Ten inches of snow prevented any injury beyond the drastic lowering of the temperature of my skin. I picked myself up and ran after the sled that continued down the hill.
I didn’t see her coming but I heard her. “WATCH OUT!!” Hannah barreled by within two inches of my heels.
I fell back in the snow and only just managed to get up and out of the way of Bill sliding out of control on his little red plastic saucer. Neither Bill nor Hannah made it to the bottom of the hill before wiping out. We were on one of the big hills on my grandparent’s farm. Bill had invited himself when I told him by text that morning that I was going to go sledding on the farm. Mom had brought us out in the cute ute, trying out the all-wheel drive for the first time.
“You need to make a path for the sleds to follow.” Grandpa shouted up from the bottom of the hill with a snow shovel in hand. We walked down to him. “Trample down the snow where you want the sleds to go. I’ll build up a snow bank down here, so you don’t fly into the creek.”
“Your granddad’s pretty smart for an old guy.”
“Who you callin’ old, Bill?” Grandpa tossed a snow ball at Bill.
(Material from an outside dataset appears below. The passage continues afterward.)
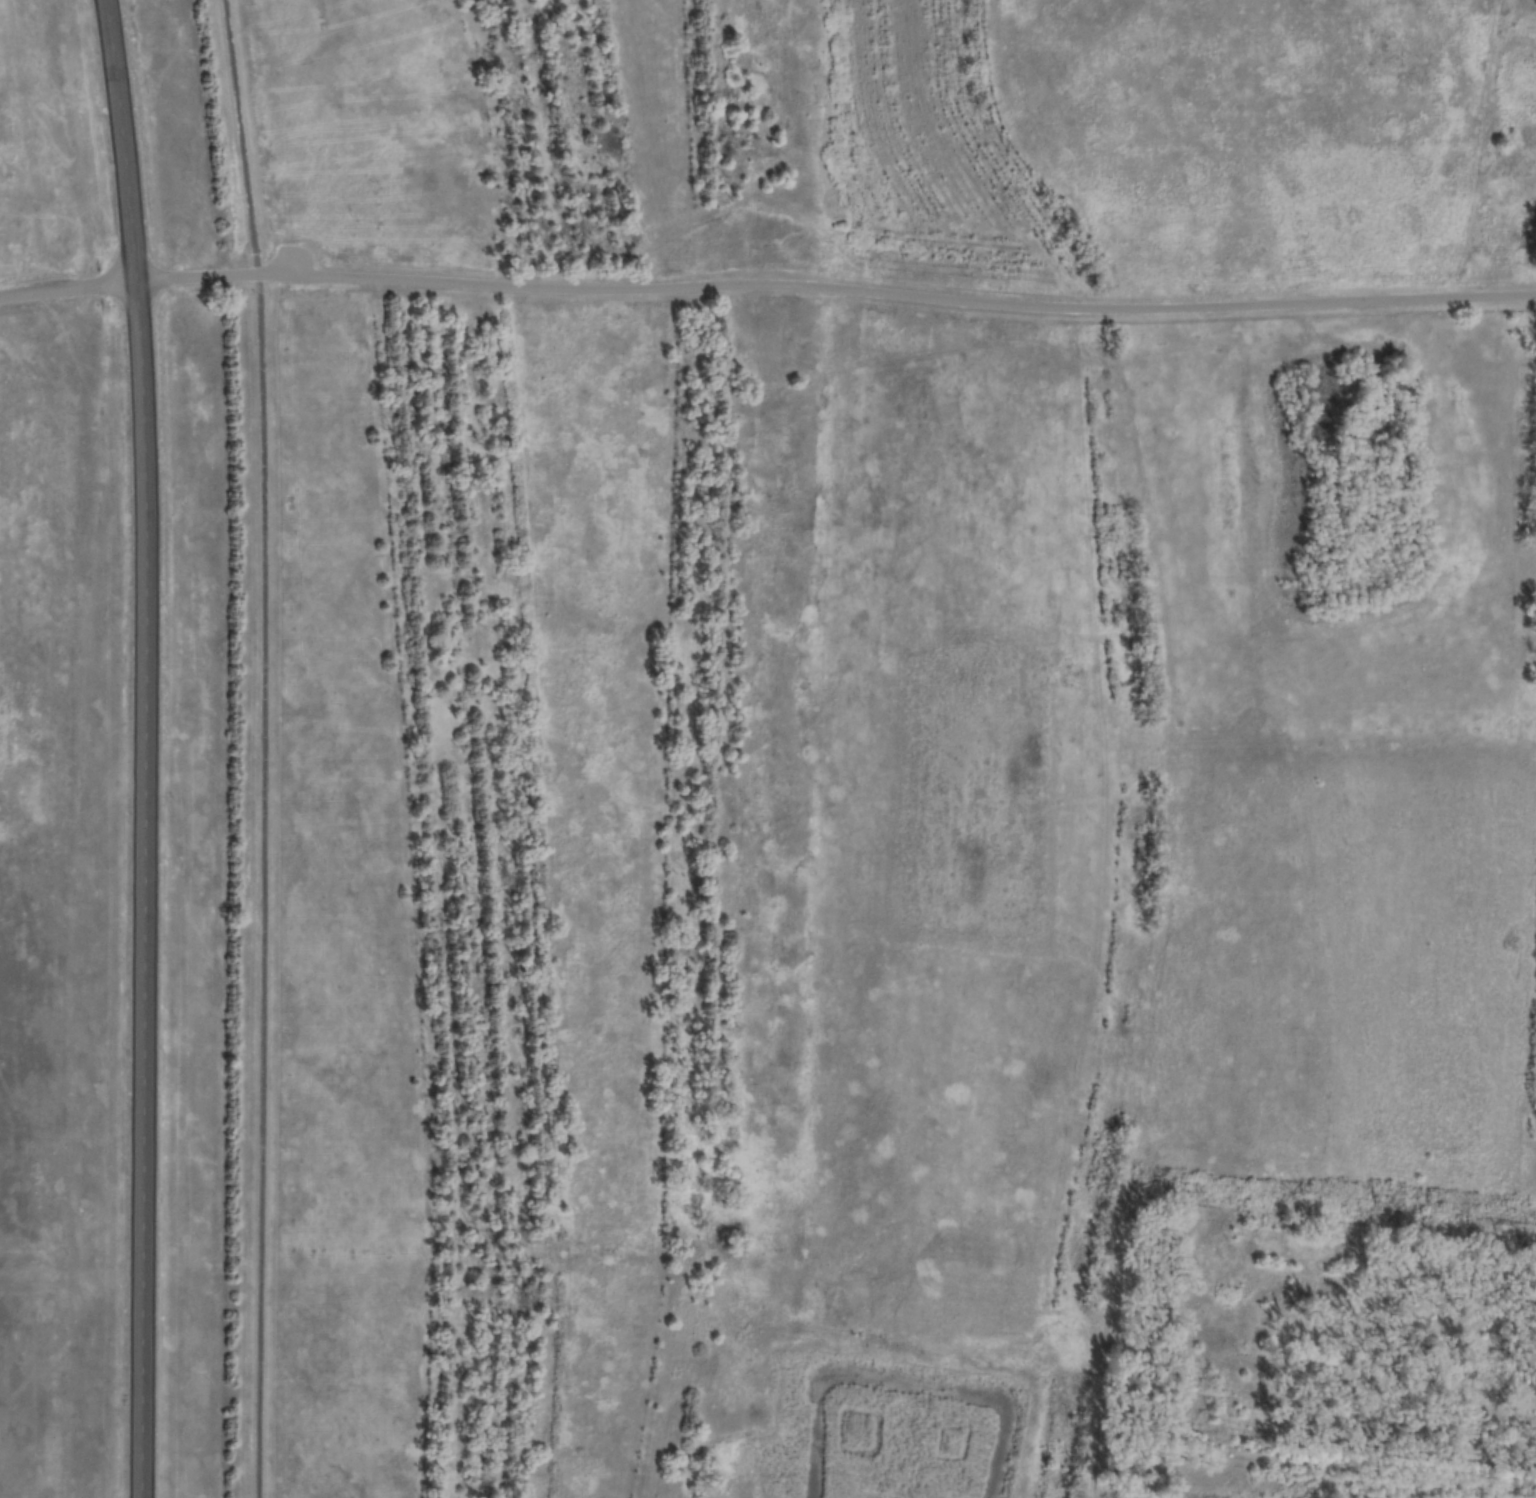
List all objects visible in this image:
road: (767, 281)
road: (132, 748)
road: (258, 748)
It hit him in the chest splattering snow into his face.
“Oh, it’s on, old man.” Bill became a snow throwing machine, diving for the ground and grabbing handful after handful of snow, crushing the snow into a ball and throwing it in a single smooth motion.
Grandpa wasn’t as fast, but he had strategy. He ducked behind a pile of snow he had already started to build and lobbed snow bombs in Bill’s direction. Hannah joined forces with him and soon I was being targeted too.
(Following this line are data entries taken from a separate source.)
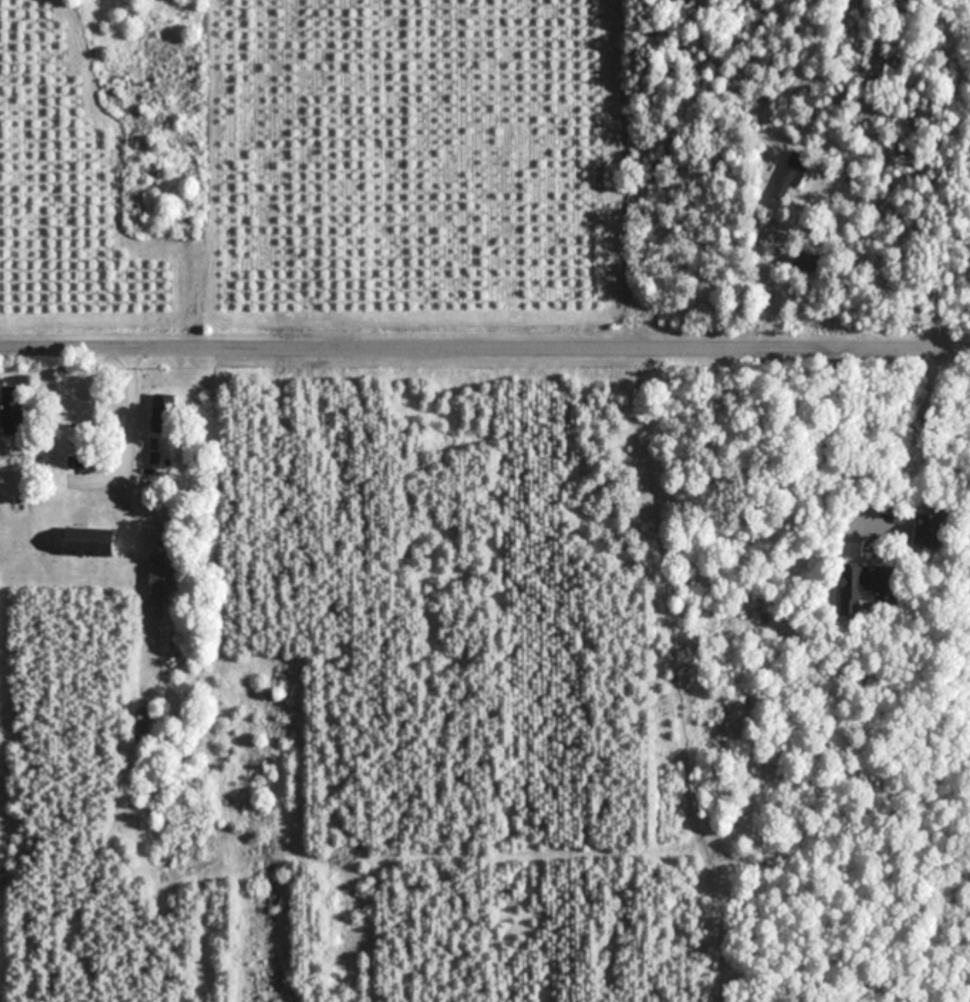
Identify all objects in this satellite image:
building: (789, 174)
building: (804, 259)
road: (769, 296)
road: (484, 348)
building: (11, 410)
building: (162, 413)
road: (129, 414)
road: (920, 428)
building: (930, 528)
building: (86, 544)
building: (162, 580)
building: (863, 586)
building: (139, 723)

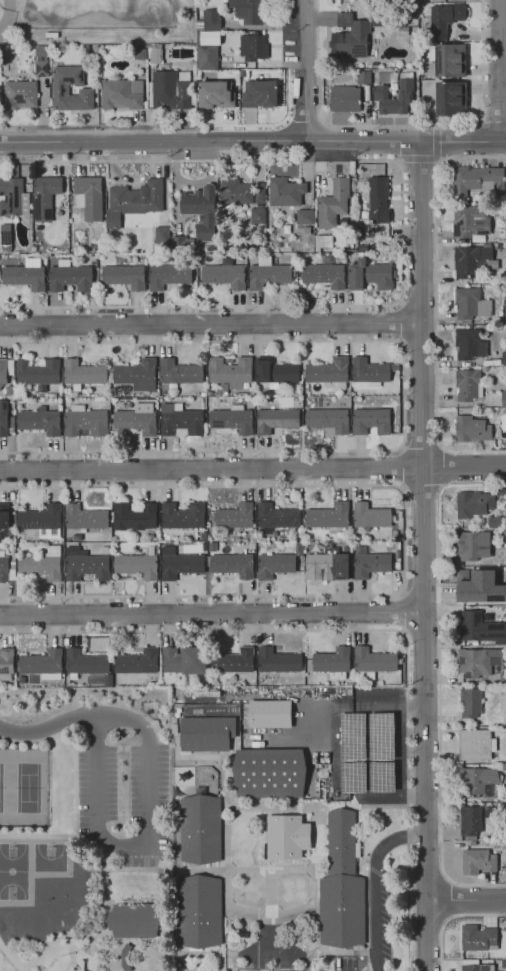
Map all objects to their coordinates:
building: (435, 0)
building: (455, 0)
building: (249, 11)
building: (209, 21)
building: (443, 21)
building: (403, 31)
building: (349, 38)
building: (253, 47)
building: (208, 51)
building: (140, 54)
building: (155, 56)
building: (450, 61)
building: (41, 69)
road: (305, 70)
road: (500, 71)
building: (363, 77)
building: (170, 90)
building: (61, 91)
building: (122, 94)
building: (215, 94)
building: (259, 94)
building: (19, 95)
building: (380, 96)
building: (450, 98)
building: (344, 99)
road: (285, 121)
road: (493, 122)
road: (304, 123)
road: (323, 124)
road: (258, 126)
road: (436, 126)
road: (10, 134)
road: (208, 141)
road: (434, 141)
road: (461, 142)
road: (416, 157)
road: (397, 159)
road: (437, 159)
building: (476, 180)
building: (235, 192)
building: (285, 192)
building: (260, 194)
building: (14, 196)
building: (47, 197)
building: (88, 197)
building: (377, 200)
building: (192, 202)
building: (333, 204)
building: (139, 207)
building: (257, 215)
building: (305, 217)
building: (470, 221)
building: (243, 230)
road: (402, 232)
building: (505, 232)
building: (177, 233)
building: (6, 245)
building: (363, 248)
building: (386, 248)
building: (472, 260)
building: (225, 273)
building: (369, 274)
building: (26, 275)
building: (268, 275)
building: (324, 275)
building: (123, 276)
building: (168, 276)
building: (70, 277)
road: (436, 303)
building: (471, 304)
road: (210, 323)
road: (401, 323)
building: (469, 345)
building: (503, 358)
building: (395, 368)
building: (5, 370)
building: (230, 372)
building: (179, 373)
building: (275, 373)
building: (328, 373)
building: (369, 373)
building: (38, 374)
building: (84, 374)
building: (136, 375)
building: (467, 385)
building: (10, 391)
road: (403, 396)
building: (498, 399)
building: (505, 410)
building: (395, 412)
building: (3, 418)
building: (137, 419)
building: (370, 419)
building: (38, 420)
building: (232, 420)
building: (275, 420)
building: (328, 420)
building: (180, 421)
building: (86, 422)
building: (394, 430)
building: (471, 430)
road: (422, 447)
road: (441, 465)
road: (403, 466)
road: (253, 470)
road: (422, 484)
building: (473, 504)
building: (399, 514)
building: (4, 516)
building: (183, 516)
building: (328, 516)
building: (370, 516)
building: (134, 517)
building: (234, 517)
building: (276, 517)
building: (84, 518)
building: (505, 520)
building: (41, 521)
building: (494, 522)
building: (341, 534)
building: (203, 536)
building: (505, 537)
road: (406, 538)
building: (471, 545)
building: (212, 546)
building: (251, 546)
building: (204, 547)
building: (105, 550)
building: (397, 555)
road: (423, 556)
building: (328, 562)
building: (277, 563)
building: (369, 563)
building: (396, 563)
building: (179, 564)
building: (42, 565)
building: (85, 565)
building: (137, 565)
building: (232, 565)
building: (7, 567)
building: (501, 577)
building: (470, 585)
road: (403, 612)
road: (212, 614)
building: (487, 617)
building: (480, 628)
road: (201, 632)
building: (233, 661)
building: (278, 661)
building: (138, 662)
building: (183, 662)
building: (372, 662)
building: (7, 663)
building: (85, 663)
building: (333, 663)
building: (478, 663)
building: (43, 664)
building: (22, 679)
road: (439, 679)
building: (503, 679)
building: (108, 680)
building: (198, 683)
building: (211, 683)
building: (41, 694)
building: (206, 694)
building: (33, 702)
building: (470, 705)
road: (370, 708)
building: (269, 713)
road: (46, 726)
building: (206, 733)
parking lot: (366, 745)
building: (475, 745)
road: (348, 751)
road: (74, 752)
road: (391, 752)
road: (193, 755)
building: (503, 767)
building: (269, 773)
road: (221, 779)
building: (478, 781)
park: (0, 785)
park: (28, 789)
parking lot: (125, 798)
road: (407, 801)
building: (503, 806)
road: (272, 807)
road: (363, 807)
building: (489, 812)
building: (470, 821)
park: (83, 828)
building: (201, 829)
building: (283, 836)
road: (258, 838)
road: (143, 841)
road: (103, 856)
road: (226, 856)
park: (50, 857)
building: (477, 862)
road: (247, 868)
road: (153, 869)
park: (13, 871)
road: (176, 873)
road: (318, 879)
road: (375, 884)
building: (341, 885)
road: (270, 896)
road: (466, 900)
building: (199, 911)
road: (273, 915)
road: (451, 919)
building: (134, 920)
road: (162, 920)
road: (271, 923)
parking lot: (371, 929)
road: (224, 933)
road: (57, 938)
building: (481, 938)
road: (333, 951)
road: (213, 952)
road: (12, 957)
building: (126, 957)
building: (503, 964)
building: (477, 968)
road: (25, 970)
Something you should know about Asperger’s is that it enables us to concentrate on something to the exclusion of everything else. In moments, I was strategizing how to decimate our “enemy.” As inexperienced as I was at snowball fights, I soon had a winning strategy as I moved to flank Hannah and Grandpa.
That focus that helps me sometimes makes it hard to know when to stop. One of my snowballs nailed Hannah right in the face. Most people would stop and let her recover. My mind was in video game mode and kicked up the action to win the battle. Bad idea. After hitting her three more times in the back of the head, Grandpa had to stand in front of her and yell stop.
That triggered what hadn’t happened to me since the attack. Defense mode. I froze. You would think I would apologize but my mind went into that horrible loop. Why did I do that? That was stupid. I can’t face them. I can’t. I plopped back in the snow and started rocking, hiding my face in my icy gloved hands. The world disappeared.
I’m not sure what the others did during that time. I'm not even sure how long I tuned out. When I looked out from my gloves, Grandpa stood a couple feet in front of my talking to Bill and Hannah. I think he was explaining my reaction.
I snapped out of it pretty quickly then. “I'm okay.” I got up and stepped around Grandpa to face Hannah. “I, I’m sorry. I get…”
“You don’t need to apologize.” Hannah put her hand on my arm. “I understand. Or at least I want to understand.” She switched on a big grin. “I’m a tough chick. I can handle your… unique qualities.”
I stood there speechless. Could she actually understand? Even if she could, was it fair to her to have to put up with that in me?
Before I could think to say anything, she said, “Let’s get this sled run built.”
Stunned, I stood as Bill passed close by me. “She’s a keeper,” he whispered in my ear.
Yes, she was, but would I be able to keep her?
I would end this chapter there, but I gotta tell you, that was some of the best sledding ever. Once we had the path made and run over a few times, I swear we set some land speed records for sledding. We all came away freezing on the outside but warm with joy on the inside. That was a good thing since the next few weeks would be less than fun.